TÂCHE COURTE 1: Réécris la partie des lignes qui va du début jusqu'à la ligne contenant « collection date: 1946-07-10/1946-07-12 » incluse, en remplaçant « scientific name » par « nom scientifique » sans rien changer d'autre.

TEXTE EXTRAIT:
La détection d'un signal artificiel (I)

La recherche d'intelligence extraterrestre (SETI) est basée sur l'écoute systématique du ciel en quête d'éventuels signaux d'origine artificielle, transmis intentionnellement ou non vers la Terre sous forme d'ondes électromagnétiques (émissions radio, infrarouge, de lumière, fuites gamma, etc), ce qu'on appelle des technosignatures. D'autres modes d'émissions existent (telles que les messages quantiques ou les ondes gravitationnelles de hautes fréquences) mais ils ne sont pas encore exploités faute de technologie appropriée. Mais si jamais nous détectons ces signaux, il s'agira peut-être plus que de simples fuites involontaires mais de messages complexes indiquant que nous ne sommes pas seuls dans l'univers.

Dans ces conditions que peut contenir le message envoyé par une civilisation extraterrestre qui a évolué indépendamment de l'humanité ? Faut-il lui répondre et de quelle manière ?

Si nous sommes certains d'avoir capturé un message extraterrestre, entendons par là un signal émis par un objet que nous n'aurions pas fabriqué, encore faut-il déterminer qu'il s'agit d'un message artificiel. Mieux vaut en effet être très prudent en cette matière, au risque de passer pour des farfelus s'il s'avère que nous avons détecté un objet naturel (rappelez-vous l'affaire du quasar CTA102 ou de la découverte des pulsars), une erreur qui réduirait à néant la crédibilité du programme SETI, le sujet étant très sensible au ridicule...

DONNÉES FOURNIES:
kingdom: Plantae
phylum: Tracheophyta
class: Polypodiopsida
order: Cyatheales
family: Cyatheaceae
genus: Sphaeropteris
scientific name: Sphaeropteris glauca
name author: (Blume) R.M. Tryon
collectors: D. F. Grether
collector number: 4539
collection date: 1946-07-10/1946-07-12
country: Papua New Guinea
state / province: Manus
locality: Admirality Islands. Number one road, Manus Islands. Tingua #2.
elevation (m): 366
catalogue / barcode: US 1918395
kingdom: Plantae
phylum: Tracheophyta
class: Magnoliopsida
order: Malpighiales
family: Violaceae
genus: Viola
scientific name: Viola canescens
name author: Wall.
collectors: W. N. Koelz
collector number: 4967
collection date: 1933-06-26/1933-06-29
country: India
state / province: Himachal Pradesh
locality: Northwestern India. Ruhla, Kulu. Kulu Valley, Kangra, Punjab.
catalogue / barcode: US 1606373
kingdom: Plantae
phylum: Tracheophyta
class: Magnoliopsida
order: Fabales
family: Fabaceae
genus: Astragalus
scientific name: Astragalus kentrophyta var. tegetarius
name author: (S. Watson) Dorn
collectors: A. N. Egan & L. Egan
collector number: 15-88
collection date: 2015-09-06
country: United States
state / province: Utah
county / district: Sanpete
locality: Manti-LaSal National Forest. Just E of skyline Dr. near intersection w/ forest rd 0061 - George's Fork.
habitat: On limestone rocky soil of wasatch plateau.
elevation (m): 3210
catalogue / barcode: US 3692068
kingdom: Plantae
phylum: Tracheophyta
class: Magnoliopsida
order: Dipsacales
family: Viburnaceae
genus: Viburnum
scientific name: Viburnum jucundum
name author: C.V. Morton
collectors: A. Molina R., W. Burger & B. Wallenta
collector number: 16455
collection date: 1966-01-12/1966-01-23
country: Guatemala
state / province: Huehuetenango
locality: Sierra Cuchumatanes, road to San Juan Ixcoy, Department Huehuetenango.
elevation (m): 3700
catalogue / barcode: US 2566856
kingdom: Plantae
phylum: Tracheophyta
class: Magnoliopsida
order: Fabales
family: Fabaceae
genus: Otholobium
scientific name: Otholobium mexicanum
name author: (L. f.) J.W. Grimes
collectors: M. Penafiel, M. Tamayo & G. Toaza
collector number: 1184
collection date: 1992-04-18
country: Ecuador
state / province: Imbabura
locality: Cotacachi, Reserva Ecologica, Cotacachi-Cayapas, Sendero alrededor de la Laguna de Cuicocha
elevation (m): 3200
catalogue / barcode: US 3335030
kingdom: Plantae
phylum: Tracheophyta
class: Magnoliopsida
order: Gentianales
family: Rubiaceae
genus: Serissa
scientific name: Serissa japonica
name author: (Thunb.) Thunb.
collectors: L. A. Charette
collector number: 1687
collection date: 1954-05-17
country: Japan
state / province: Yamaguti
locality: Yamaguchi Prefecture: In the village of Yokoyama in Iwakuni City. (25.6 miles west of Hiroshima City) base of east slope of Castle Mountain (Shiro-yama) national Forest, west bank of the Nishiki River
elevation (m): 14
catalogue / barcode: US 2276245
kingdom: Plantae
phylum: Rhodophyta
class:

TÂCHE COURTE 2:
D'après le texte extrait, les affirmations suivantes sont-elles exactes ? Réponds par oui ou non et cite les mots du texte qui tranchent.
(a) Les ondes gravitationnelles de hautes fréquences sont déjà exploitées pour la recherche.
(b) Les signaux d'origine artificielle transmis sous forme d'ondes électromagnétiques sont appelés technosignatures.
(c) L'affaire du quasar CTA102 est évoquée comme exemple d'erreur possible.

SOLUTION DU PROBLÈME 1:
kingdom: Plantae
phylum: Tracheophyta
class: Polypodiopsida
order: Cyatheales
family: Cyatheaceae
genus: Sphaeropteris
nom scientifique: Sphaeropteris glauca
name author: (Blume) R.M. Tryon
collectors: D. F. Grether
collector number: 4539
collection date: 1946-07-10/1946-07-12

SOLUTION DU PROBLÈME 2:
(a) Non : « mais ils ne sont pas encore exploités faute de technologie appropriée ».
(b) Oui : « ce qu'on appelle des technosignatures ».
(c) Oui : « rappelez-vous l'affaire du quasar CTA102 ou de la découverte des pulsars ».